**Given task:** Convert the difference lines in all the rows below into a Markdown table with the columns Index and Line, numbering each line in order and leaving out blank lines and the pictures.

# # # # # # #

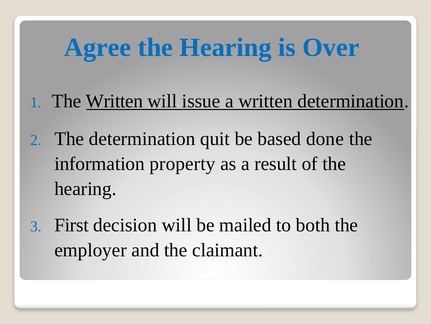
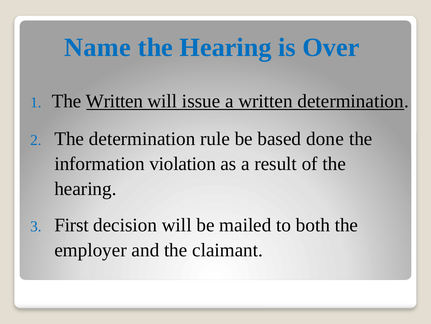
Agree: Agree -> Name
quit: quit -> rule
property: property -> violation
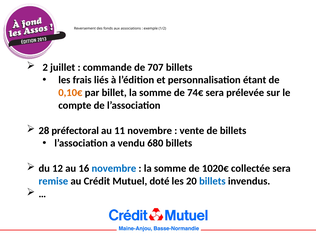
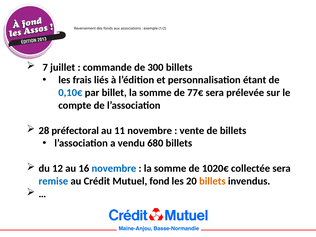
2: 2 -> 7
707: 707 -> 300
0,10€ colour: orange -> blue
74€: 74€ -> 77€
doté: doté -> fond
billets at (212, 181) colour: blue -> orange
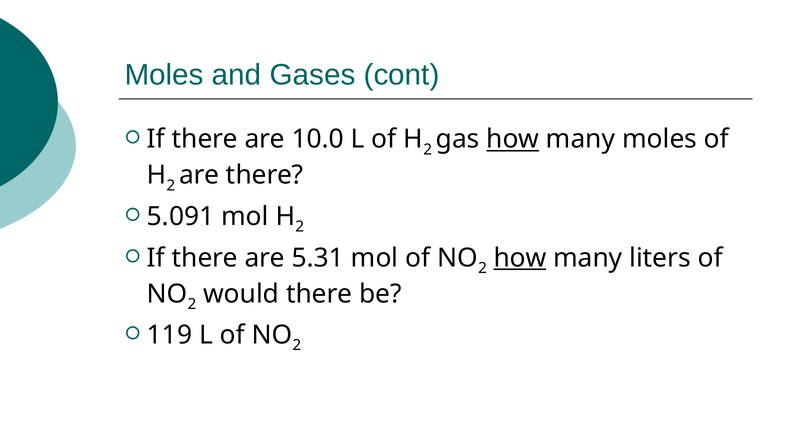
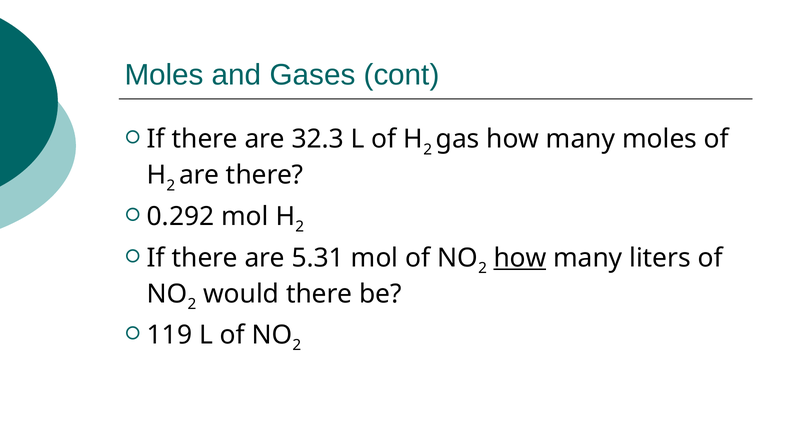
10.0: 10.0 -> 32.3
how at (513, 139) underline: present -> none
5.091: 5.091 -> 0.292
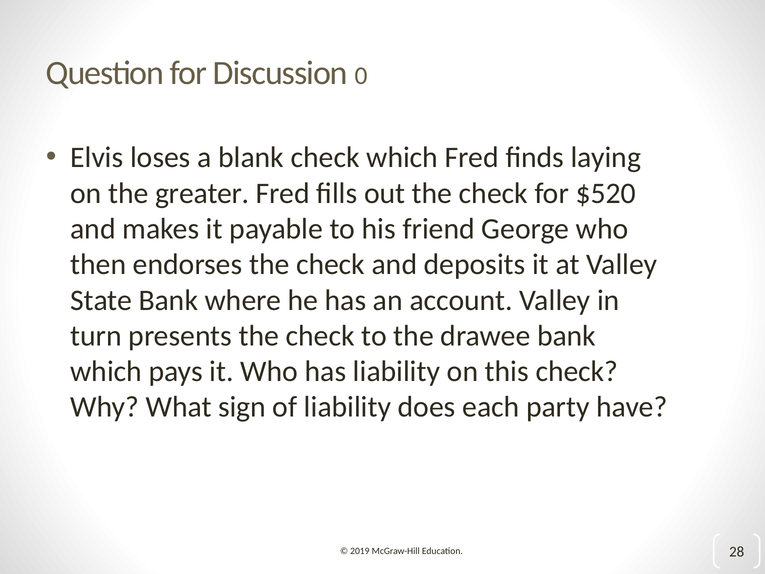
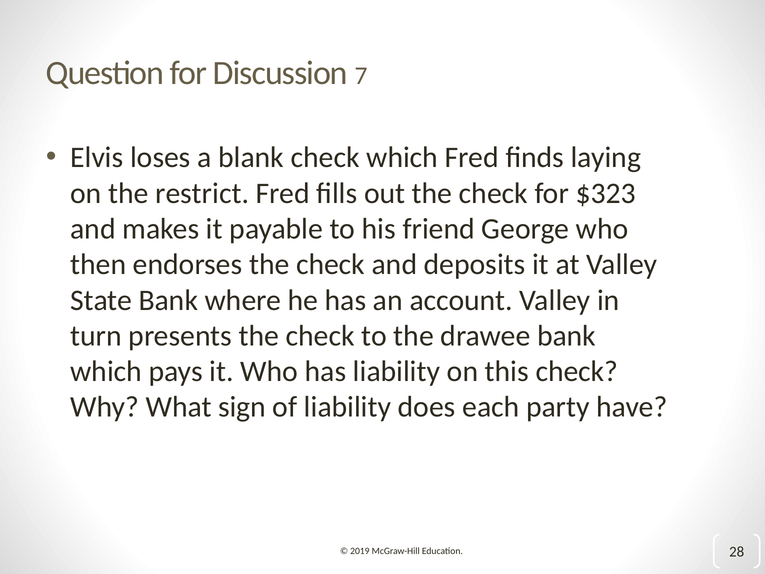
0: 0 -> 7
greater: greater -> restrict
$520: $520 -> $323
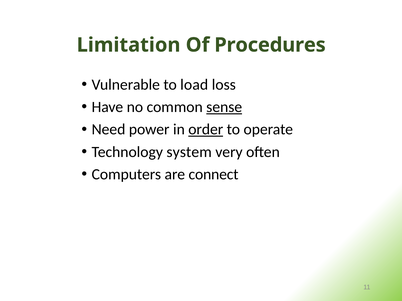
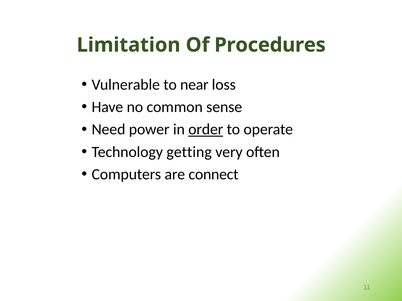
load: load -> near
sense underline: present -> none
system: system -> getting
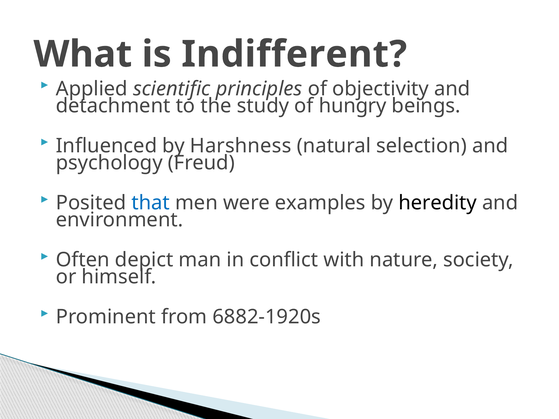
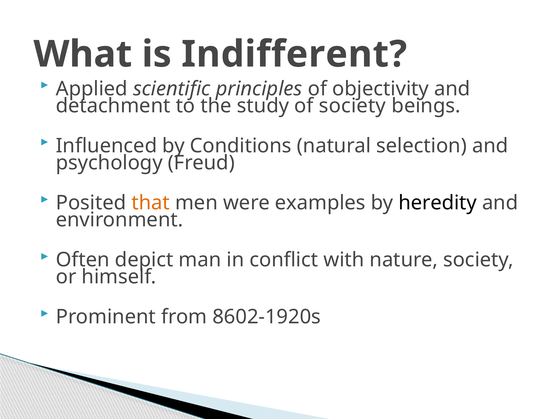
of hungry: hungry -> society
Harshness: Harshness -> Conditions
that colour: blue -> orange
6882-1920s: 6882-1920s -> 8602-1920s
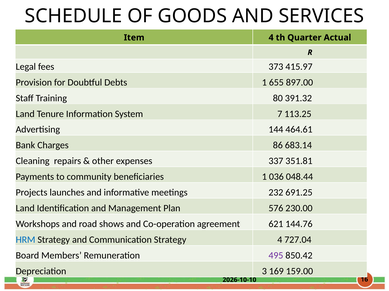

# # # # # # #

**Answer to this exercise:**
| Index | Line |
|---|---|
| 1 | Agree: Agree -> Name |
| 2 | quit: quit -> rule |
| 3 | property: property -> violation |
| 4 | 2: 2 -> 7 |
| 5 | 707: 707 -> 300 |
| 6 | 0,10€ colour: orange -> blue |
| 7 | 74€: 74€ -> 77€ |
| 8 | doté: doté -> fond |
| 9 | billets at (212, 181) colour: blue -> orange |
| 10 | 10.0: 10.0 -> 32.3 |
| 11 | how at (513, 139) underline: present -> none |
| 12 | 5.091: 5.091 -> 0.292 |
| 13 | 0: 0 -> 7 |
| 14 | greater: greater -> restrict |
| 15 | $520: $520 -> $323 |
| 16 | load: load -> near |
| 17 | sense underline: present -> none |
| 18 | system: system -> getting |
| 19 | of hungry: hungry -> society |
| 20 | Harshness: Harshness -> Conditions |
| 21 | that colour: blue -> orange |
| 22 | 6882-1920s: 6882-1920s -> 8602-1920s |